The growing sophistication of spam filters used by the e-mail inbox providers like Google Inc., Yahoo Inc. and Microsoft Corp., often called Internet Service Providers or ISPs, requires retailers to pay attention to avoiding spam traps. "The days of being able to blast away with e-mail campaigns are over," says CQuotient's Grant. "ISPs are paying closer attention to the relevancy of e-mails and what gets deemed irrelevant now automatically bypasses the inbox and is sent straight to the spam folder. The consumer never sees it and the retailer may never know about it."
In order to avoid getting their e-mail tagged as spam, retailers should maintain good image-to-text ratios, as too many images and too little text is a red flag for ISPs. Purging inactive subscribers from the mailing list is taking on greater importance as ISPs are closely tracking the number of unopened messages an e-mail marketer sends.
"The higher the number of unopened messages, the more likely an ISP is to flag future mailings as spam," Kramer says. "ISPs are basically forcing e-mail marketers to mail only to their active subscribers."
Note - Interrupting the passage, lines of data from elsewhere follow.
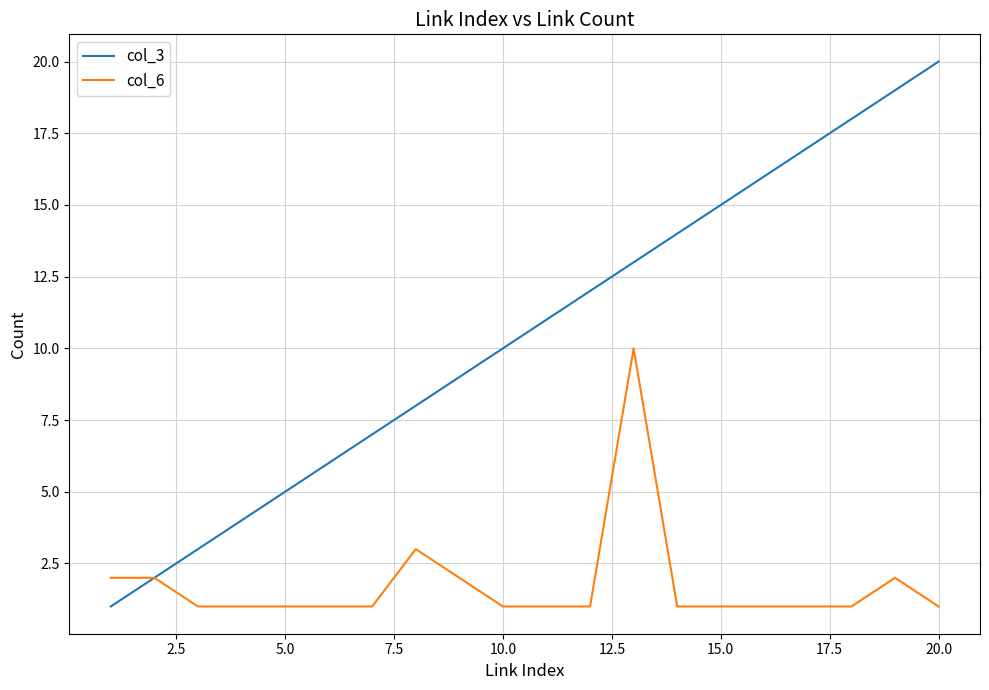

Which series has the widest spread of values?

col_3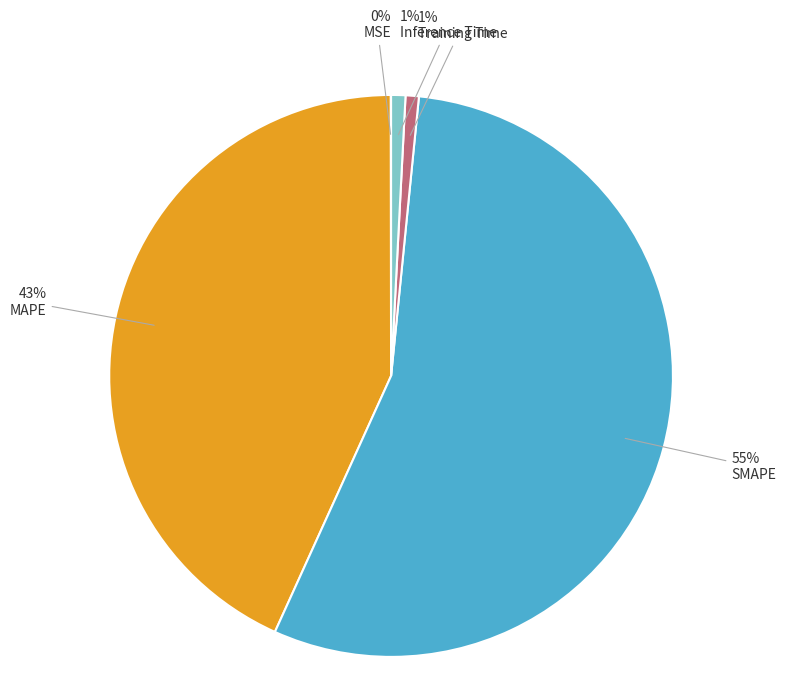

To the nearest percent, what is the difference between the largest and smallest slice percentages?

55%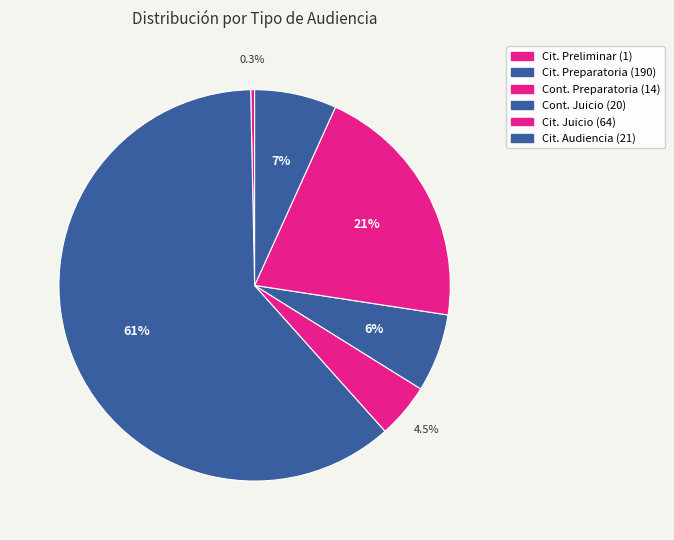

How many segments does this pie chart have?

6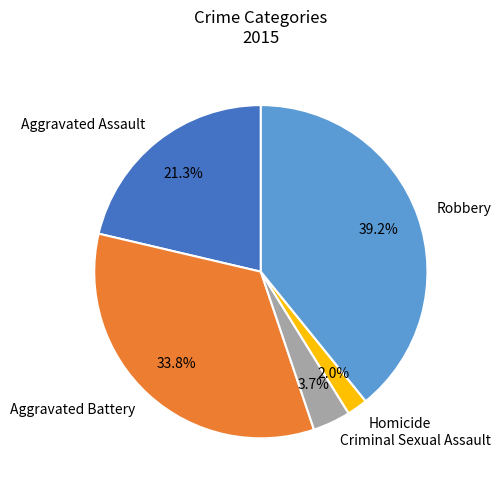

Count the number of slices in the pie.

5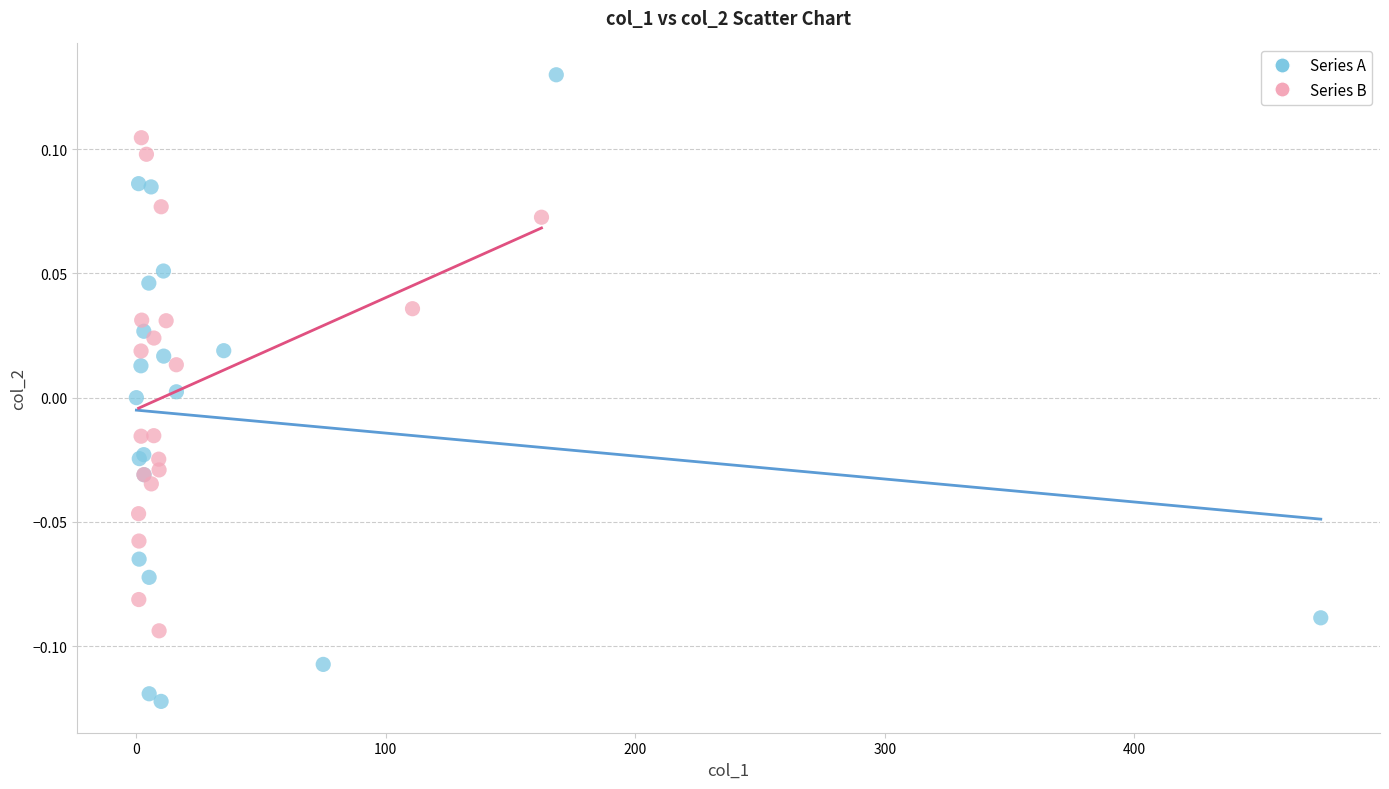

Which series contains the highest Y value?

Series A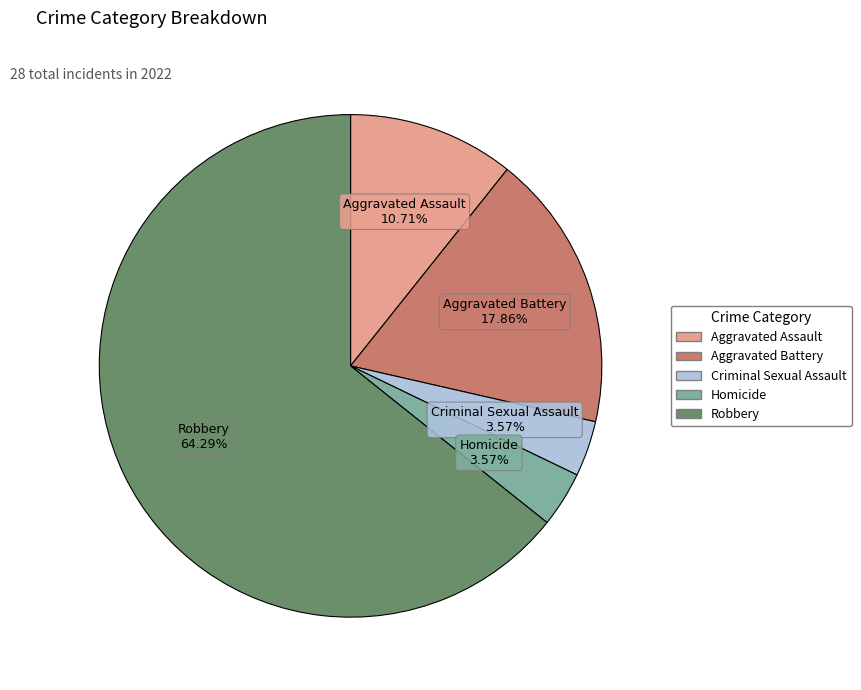

How many slices are in this pie chart?

5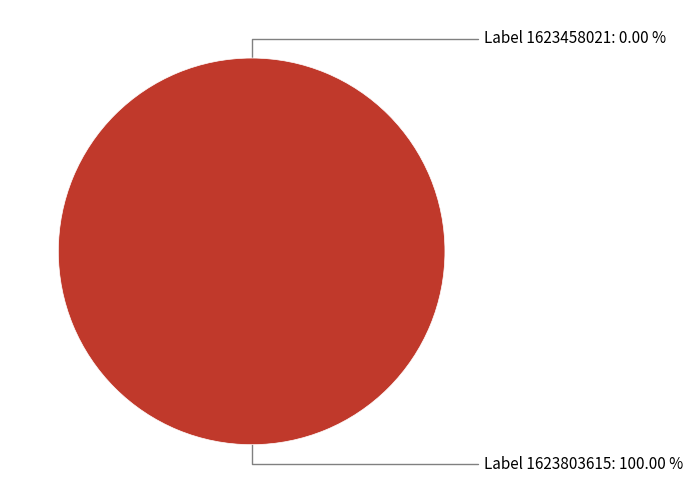

Combined, what portion of the pie is 1623803615 and 1623458021?

100.0%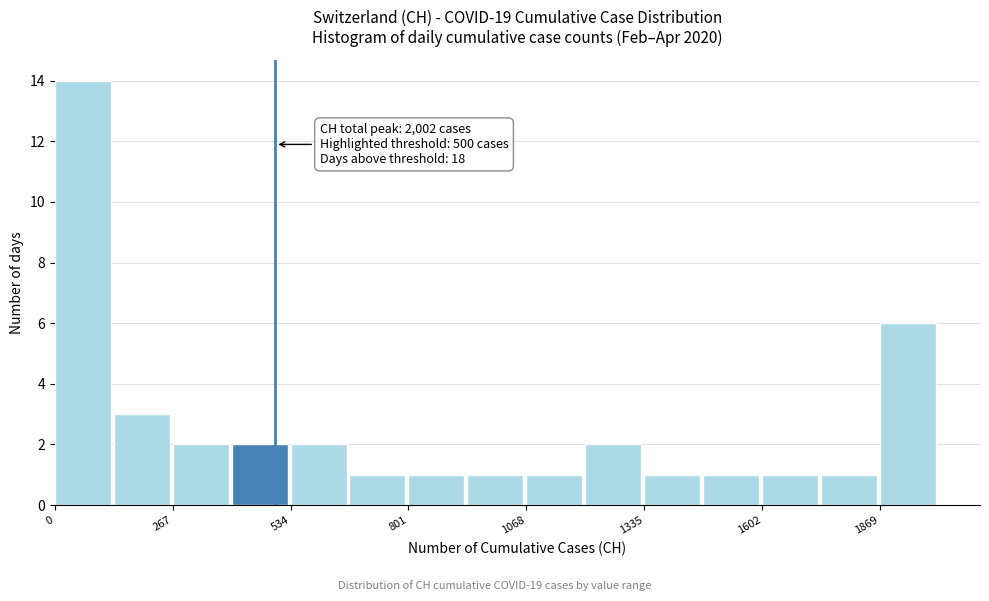

Read against the x-axis, roughly where is the centre of the tallest bar?

50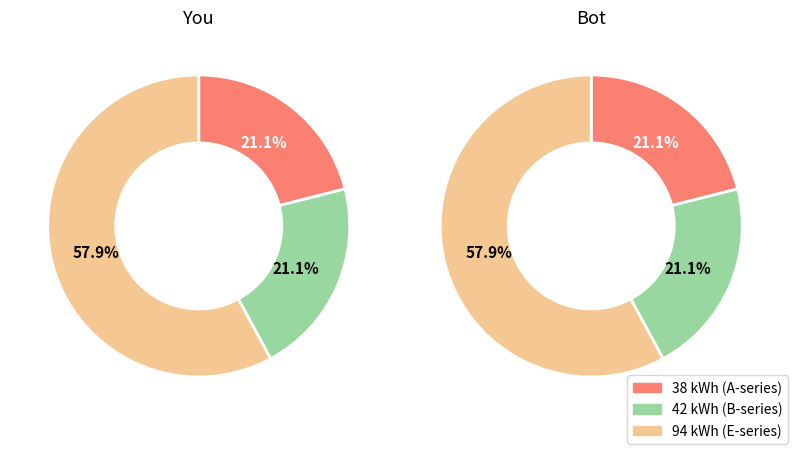

How much of the chart is everything except 94 kWh?

42.1%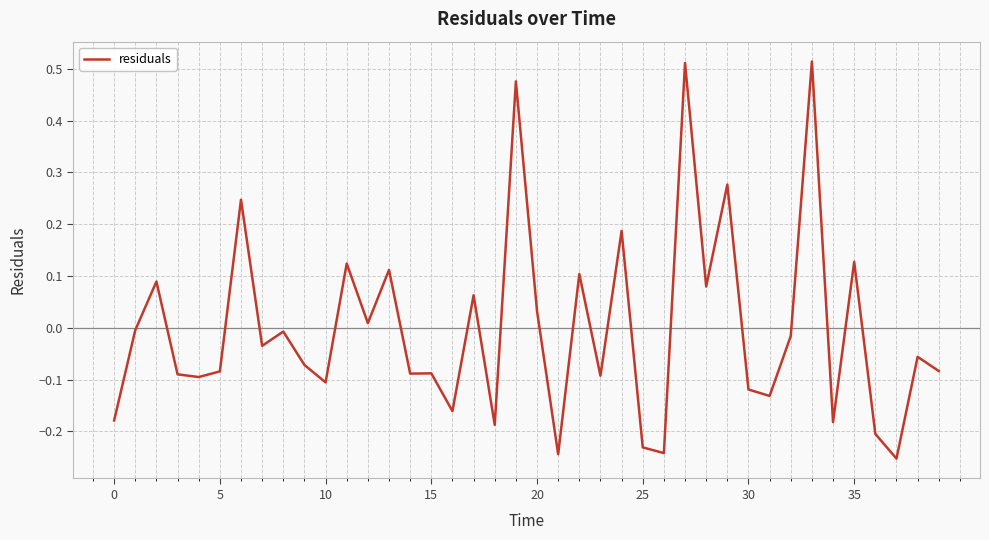

What is the difference between the maximum and second lowest values?

0.8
Other best practices that can help retailers avoid falling prey to spam filters include sending a follow-up message to customers who have just opted in to a mailing list to confirm they want to receive e-mail, regularly asking subscribers to update their preferences for e-mail frequency, giving customers the opportunity to opt out of the mailing list, and immediately honoring a customer's request to unsubscribe.
"It all goes back to making e-mail as relevant as possible by not pushing messages on people they don't want so that open rates remain high," explains Responsys' Hotz. "High undeliverability rates hurt an e-mail marketer's reputation. The key to successful delivery is to send quality e-mail."
With more retailers increasing their e-mail volume, those that take the time to remember what they have learned about their customers' browsing and buying behavior, and the types of e-mails they open and click through, stand a much better chance of breaking through the clutter in consumers' inboxes.
"As sophisticated as e-mail marketing has become," says Bronto's Pfeiffer, "customer engagement comes down to the relevancy of the message. And that starts with how well retailers know their customer."